Por Giba Bergamin Jr. – Folha de S.Paulo
"Sempre torci para que bandido que baleei morresse. Vou
ficar chorando, fazendo novena em cima dele? Antes de ele me jantar, se puder,
eu almoço o cara, mesmo."
As palavras são parte de um discurso na Câmara de São Paulo,
no último dia 17 de abril, do vereador Conte Lopes (PTB), integrante da
"bancada da bala", grupo de policiais da reserva que se elegeram em
2012.
Desde o início da gestão, Lopes e colegas de farda e
plenário tornaram o legislativo paulistano uma espécie de palanque pró-PM,
muitas vezes despertando a ira de entidades de direitos humanos.

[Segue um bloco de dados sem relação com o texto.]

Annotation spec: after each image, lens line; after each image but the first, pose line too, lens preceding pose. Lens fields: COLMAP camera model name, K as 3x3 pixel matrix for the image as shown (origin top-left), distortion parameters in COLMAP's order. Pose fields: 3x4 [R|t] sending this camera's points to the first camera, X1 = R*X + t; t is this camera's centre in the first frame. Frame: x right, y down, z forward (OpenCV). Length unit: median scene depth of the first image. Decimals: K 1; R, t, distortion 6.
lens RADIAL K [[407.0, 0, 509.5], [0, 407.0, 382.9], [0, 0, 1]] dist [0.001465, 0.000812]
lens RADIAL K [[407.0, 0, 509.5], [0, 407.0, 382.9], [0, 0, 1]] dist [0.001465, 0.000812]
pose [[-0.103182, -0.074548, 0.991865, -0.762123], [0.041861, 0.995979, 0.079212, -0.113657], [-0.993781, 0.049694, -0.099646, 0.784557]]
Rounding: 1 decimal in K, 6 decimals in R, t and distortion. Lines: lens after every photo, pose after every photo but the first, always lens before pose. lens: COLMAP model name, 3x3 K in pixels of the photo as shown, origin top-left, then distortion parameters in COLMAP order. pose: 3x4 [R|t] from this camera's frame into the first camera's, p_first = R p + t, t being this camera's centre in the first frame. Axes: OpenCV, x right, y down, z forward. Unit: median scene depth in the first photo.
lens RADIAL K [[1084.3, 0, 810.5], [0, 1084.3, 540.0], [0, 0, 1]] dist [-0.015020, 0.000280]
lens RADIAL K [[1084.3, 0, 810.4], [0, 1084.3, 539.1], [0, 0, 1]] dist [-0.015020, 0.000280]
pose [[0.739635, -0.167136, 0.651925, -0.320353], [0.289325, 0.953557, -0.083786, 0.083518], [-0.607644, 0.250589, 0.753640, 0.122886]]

Desde o ano passado ficaram frequentes debates do tema no
plenário, que incluem ataques a Geraldo Alckmin (PSDB), apesar de os
parlamentares serem, teoricamente, aliados do governador.
Conhecido por suas frases de efeito contra criminosos, Lopes
se referia a um vídeo feito por PMs que mostra três jovens baleados por
policiais. Ele criticava o Estado por determinar uma investigação sobre a
conduta deles.
Porém, as críticas mais duras partem de Paulo Telhada, do
mesmo partido do governador. Para o coronel da reserva, a gestão Alckmin trata
os policiais com "desprezo".
"Governador, nossa Polícia Militar já salvou seu filho
três vezes de ser levado como refém, e vossa excelência não tem reconhecido
isso", discursou o tucano, que já almeja vaga na Assembleia.
Procurados, o governo estadual e o líder do PSDB na Câmara,
Mário Covas Neto, não quiseram se manifestar.
Em nota, a Secretaria da Segurança Pública diz que o governo
"investe na valorização e na reestruturação da carreira policial".
"Na atual gestão foram concedidos três aumentos salariais, um reajuste
acumulado de 36,59%, quase o dobro da inflação do período, que foi de
19,38%".
LÁUREA
Telhada não só usa o plenário para fazer uma espécie de
"ode" à tropa, como promove eventos em que distribui homenagens a
PMs.
É de autoria do tucano uma homenagem à Rota -tropa de elite
da PM- que já foi inúmeras vezes acusada de abuso em suas ações.
Não à toa, a sessão que concedeu a Salva de Prata ao
batalhão, no ano passado, foi alvo de protestos de grupos de direitos humanos,
que mesmo aos gritos de "assassinos", não impediram a aprovação da
láurea.
"Eu valorizo, dou uma condecoração, porque a gente, que
é militar, gosta e vive disso", disse à Folha. A medalha seria uma maneira
de "valorizar o policial, que é muito mal remunerado".
As declarações costumam revoltar Toninho Vespoli (PSOL),
vereador ligado aos direitos humanos. "Não é só assassinando as pessoas
que teremos a diminuição da violência. Para mim, isso é apologia ao crime e não
pode ocorrer nesta Casa. Vamos entrar em estado de barbárie."
Telhada, que se declara evangélico, disse que apologia é
elogiar o criminoso. O tucano afirma que lhe atribuíram a frase "bandido
bom é bandido morto", que ele diz não ter proferido. Em seu último
discurso, porém, fez uma releitura dela. "Bandido, para mim, é para a
cadeia ou para o saco mesmo. Ele escolhe o caminho."